* WHAT THIS TASK INVOLVES *
Your reply should restate the lines from the top of the entries through the line containing "целостность Сирии, а также безопасность и" word for word, with no pictures.

Saved data entries:
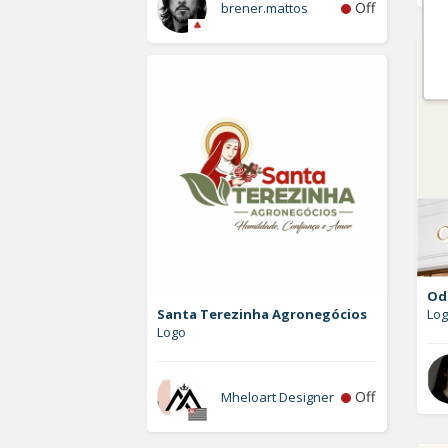
Off
brener.mattos
Od
Santa Terezinha Agronegócios
Lo
Logo
Off
Mheloart Designer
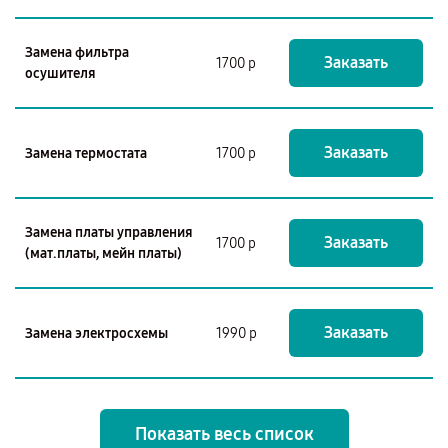
Замена фильтра
Заказать
1700 р
осушителя
Заказать
Замена термостата
1700 р
Замена платы управления
Заказать
1700 р
(мат.платы, мейн платы)
Заказать
Замена электросхемы
1990 р
Показать весь список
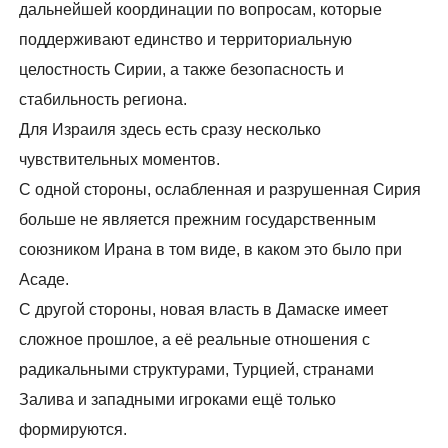
дальнейшей координации по вопросам, которые
поддерживают единство и территориальную
целостность Сирии, а также безопасность и
стабильность региона.
Для Израиля здесь есть сразу несколько
чувствительных моментов.
С одной стороны, ослабленная и разрушенная Сирия
больше не является прежним государственным
союзником Ирана в том виде, в каком это было при
Асаде.
С другой стороны, новая власть в Дамаске имеет
сложное прошлое, а её реальные отношения с
радикальными структурами, Турцией, странами
Залива и западными игроками ещё только
формируются.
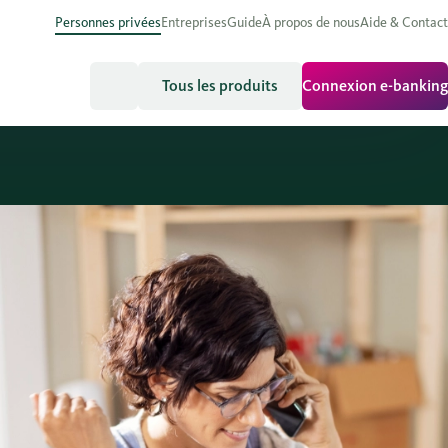
Personnes privées
Entreprises
Guide
À propos de nous
Aide & Contact
Tous les produits
Connexion e-banking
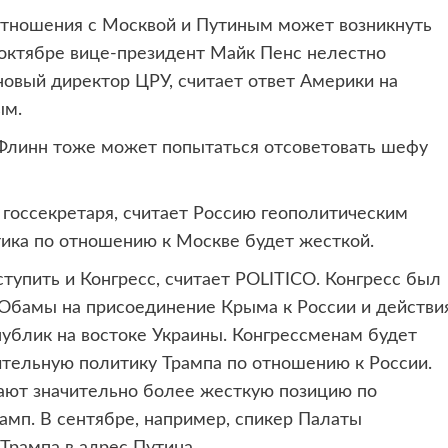
отношения с Москвой и Путиным может возникнуть
в октябре вице-президент Майк Пенс нелестно
новый директор ЦРУ, считает ответ Америки на
ым.
Флинн тоже может попытаться отсоветовать шефу
 госсекретаря, считает Россию геополитическим
тика по отношению к Москве будет жесткой.
тупить и Конгресс, считает POLITICO. Конгресс был
 Обамы на присоединение Крыма к России и действи
блик на востоке Украины. Конгрессменам будет
ительную политику Трампа по отношению к России.
ают значительно более жесткую позицию по
мп. В сентябре, например, спикер Палаты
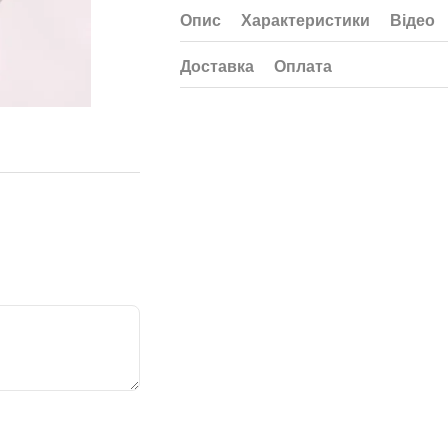
Опис
Характеристики
Відео
Доставка
Оплата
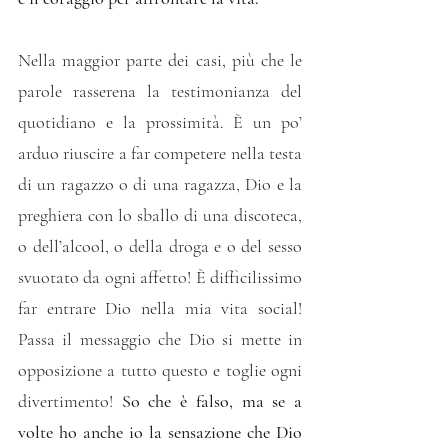
Nella maggior parte dei casi, più che le 
parole rasserena la testimonianza del 
quotidiano e la prossimità. È un po’ 
arduo riuscire a far competere nella testa 
di un ragazzo o di una ragazza, Dio e la 
preghiera con lo sballo di una discoteca, 
o dell’alcool, o della droga e o del sesso 
svuotato da ogni affetto! È difficilissimo 
far entrare Dio nella mia vita social! 
Passa il messaggio che Dio si mette in 
opposizione a tutto questo e toglie ogni 
divertimento! 
So che è falso, ma se a 
volte ho anche io la sensazione che Dio 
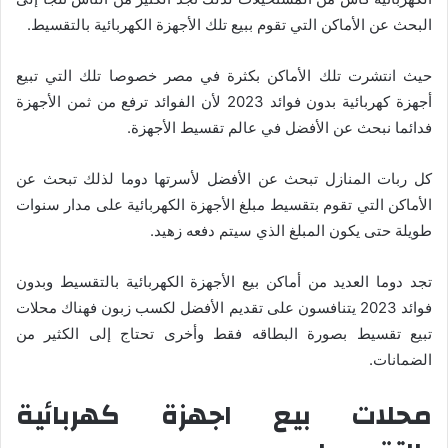
البحث عن الأماكن التي تقوم ببيع تلك الأجهزة الكهربائية بالتقسيط.
حيث انتشرت تلك الأماكن بكثرة في مصر خصوصا تلك التي تبيع
أجهزة كهربائية بدون فوائد 2023 لأن الفوائد ترفع من ثمن الأجهزة
فدائما نبحث عن الأفضل في عالم تقسيط الأجهزة.
كل ربات المنازل تبحث عن الأفضل لأسرتها دوما لذلك تبحث عن
الأماكن التي تقوم بتقسيط مبلغ الأجهزة الكهربائية على مدار سنوات
طويلة حتى يكون المبلغ الذي سيتم دفعه زهيد.
تجد دوما العديد من أماكن بيع الأجهزة الكهربائية بالتقسيط وبدون
فوائد 2023 يتنافسون على تقديم الأفضل لكسب زبون فهناك محلات
تبيع تقسيط بصورة البطاقه فقط وأخرى تحتاج إلى الكثير من
الضمانات.
محلات بيع اجهزة كهربائية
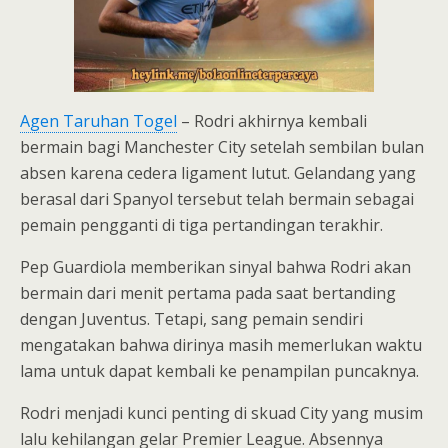
Agen Taruhan Togel
– Rodri akhirnya kembali
bermain bagi Manchester City setelah sembilan bulan
absen karena cedera ligament lutut. Gelandang yang
berasal dari Spanyol tersebut telah bermain sebagai
pemain pengganti di tiga pertandingan terakhir.
Pep Guardiola memberikan sinyal bahwa Rodri akan
bermain dari menit pertama pada saat bertanding
dengan Juventus. Tetapi, sang pemain sendiri
mengatakan bahwa dirinya masih memerlukan waktu
lama untuk dapat kembali ke penampilan puncaknya.
Rodri menjadi kunci penting di skuad City yang musim
lalu kehilangan gelar Premier League. Absennya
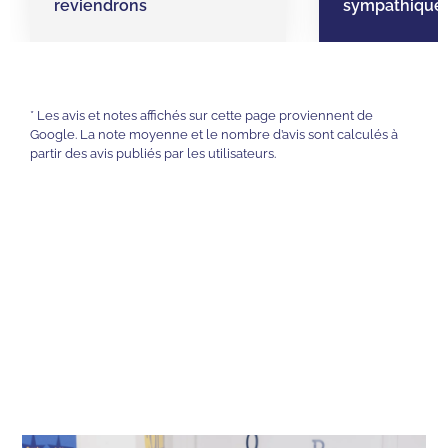
reviendrons
sympathique.
* Les avis et notes affichés sur cette page proviennent de
Google. La note moyenne et le nombre d’avis sont calculés à
partir des avis publiés par les utilisateurs.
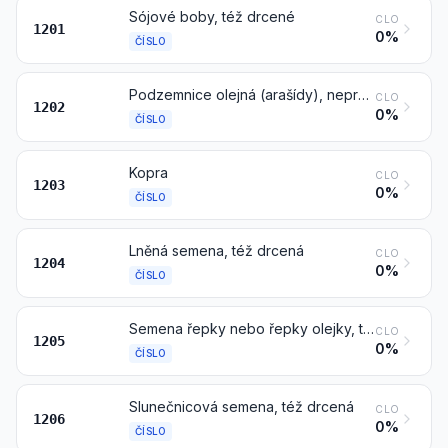
Sójové boby, též drcené
CLO
1201
0%
ČÍSLO
Podzemnice olejná (arašídy), nepražená ani jinak tepelně neupravená, též loupaná nebo drcená
CLO
1202
0%
ČÍSLO
Kopra
CLO
1203
0%
ČÍSLO
Lněná semena, též drcená
CLO
1204
0%
ČÍSLO
Semena řepky nebo řepky olejky, též drcená
CLO
1205
0%
ČÍSLO
Slunečnicová semena, též drcená
CLO
1206
0%
ČÍSLO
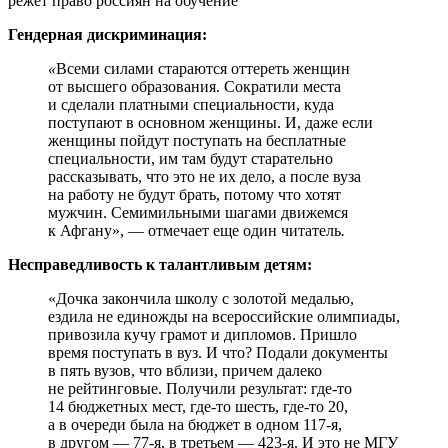
Гендерная дискриминация:
«
Всеми силами стараются оттереть женщин
от высшего образования. Сократили места
и сделали платными специальности, куда
поступают в основном женщины. И, даже если
женщины пойдут поступать на бесплатные
специальности, им там будут старательно
рассказывать, что это не их дело, а после вуза
на работу не будут брать, потому что хотят
мужчин. Семимильными шагами движемся
к Афгану», — отмечает еще один читатель
.
Несправедливость к талантливым детям:
«Дочка закончила школу с золотой медалью,
ездила не единожды на всероссийские олимпиады,
привозила кучу грамот и дипломов. Пришло
время поступать в вуз. И что? Подали документы
в пять вузов, что вблизи, причем далеко
не рейтинговые. Получили результат: где-то
14 бюджетных мест, где-то шесть, где-то 20,
а в очереди была на бюджет в одном 117-я,
в другом — 77-я, в третьем — 423-я. И это не МГУ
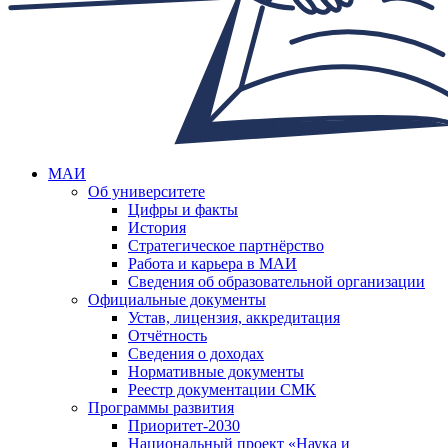
МАИ
Об университете
Цифры и факты
История
Стратегическое партнёрство
Работа и карьера в МАИ
Сведения об образовательной организации
Официальные документы
Устав, лицензия, аккредитация
Отчётность
Сведения о доходах
Нормативные документы
Реестр документации СМК
Программы развития
Приоритет-2030
Национальный проект «Наука и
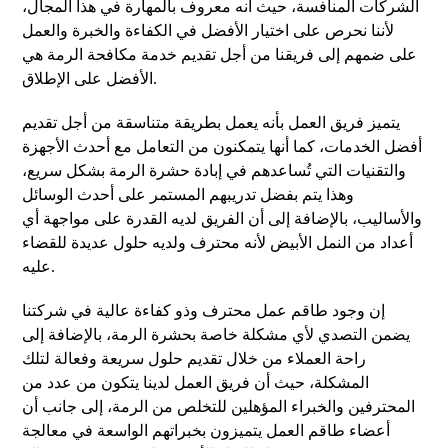
الشركات المنافسة، حيث أنه معروف بالمهارة في هذا المجال،
لأننا نحرص على اختيار الأفضل في الكفاءة والخبرة والعمل
على ضمهم إلى فريقنا من أجل تقديم خدمة مكافحة الرمة هي
الأفضل على الإطلاق.
يتميز فريق العمل بأنه يعمل بطريقة متناسقة من أجل تقديم
أفضل الخدمات، كما أنها يتمكنون من التعامل مع أحدث الأجهزة
والتقنيات التي تُساعدهم في إبادة حشرة الرمة بشكل سريع،
وهذا يتم بفضل تدريبهم المستمر على أحدث الوسائل
والأساليب، بالإضافة إلى أن الفريق لديه القدرة على مواجهة أي
أعداد من النمل الأبيض لأنه محترف ولديه حلول عديدة للقضاء
عليه.
إن وجود طاقم عمل محترف وذو كفاءة عالية في شركتنا
يضمن التصدي لأي مشكلة خاصة بحشرة الرمة، بالإضافة إلى
راحة العملاء من خلال تقديم حلول سريعة وفعالة لتلك
المشكلة، حيث أن فريق العمل لدينا يتكون من عدد من
المحترفين والخبراء المؤهلين للتخلص من الرمة، إلى جانب أن
أعضاء طاقم العمل يتميزون بخبراتهم الواسعة في معالجة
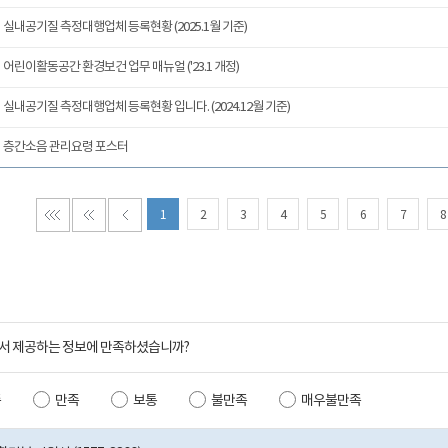
실내공기질 측정대행업체 등록현황 (2025.1월 기준)
어린이활동공간 환경보건 업무 매뉴얼 ('23.1 개정)
실내공기질 측정대행업체 등록현황 입니다. (2024.12월 기준)
층간소음 관리요령 포스터
1
2
3
4
5
6
7
8
서 제공하는 정보에 만족하셨습니까?
족
만족
보통
불만족
매우불만족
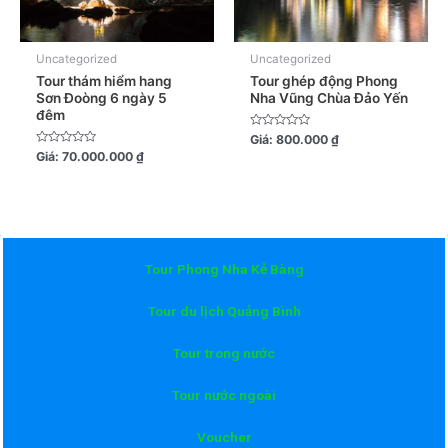
Uncategorized
Uncategorized
Tour thám hiểm hang
Tour ghép động Phong
Sơn Đoòng 6 ngày 5
Nha Vũng Chùa Đảo Yến
đêm
Được
Giá:
800.000
₫
xếp
Được
Giá:
70.000.000
₫
hạng
xếp
0
hạng
5
0
sao
5
sao
Tour Phong Nha Kẻ Bàng
Tour du lịch Quảng Bình
Tour trong nước
Tour nước ngoài
Voucher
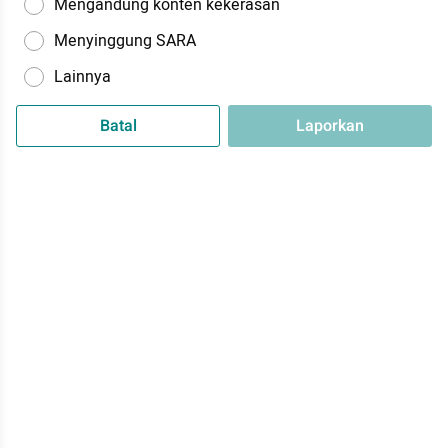
Mengandung konten kekerasan
Menyinggung SARA
Lainnya
Batal
Laporkan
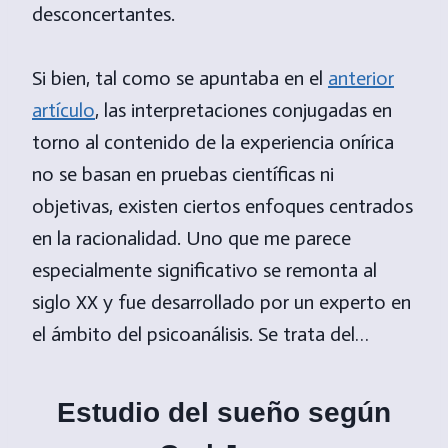
desconcertantes.
Si bien, tal como se apuntaba en el
anterior
artículo
, las interpretaciones conjugadas en
torno al contenido de la experiencia onírica
no se basan en pruebas científicas ni
objetivas, existen ciertos enfoques centrados
en la racionalidad. Uno que me parece
especialmente significativo se remonta al
siglo XX y fue desarrollado por un experto en
el ámbito del psicoanálisis. Se trata del…
Estudio del sueño según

* TASK SOLUTION *
Off
brener.mattos
Od
Santa Terezinha Agronegócios
Lo
Logo
Off
Mheloart Designer
Замена фильтра
Заказать
1700 р
осушителя
Заказать
Замена термостата
1700 р
Замена платы управления
Заказать
1700 р
(мат.платы, мейн платы)
Заказать
Замена электросхемы
1990 р
Показать весь список
дальнейшей координации по вопросам, которые
поддерживают единство и территориальную
целостность Сирии, а также безопасность и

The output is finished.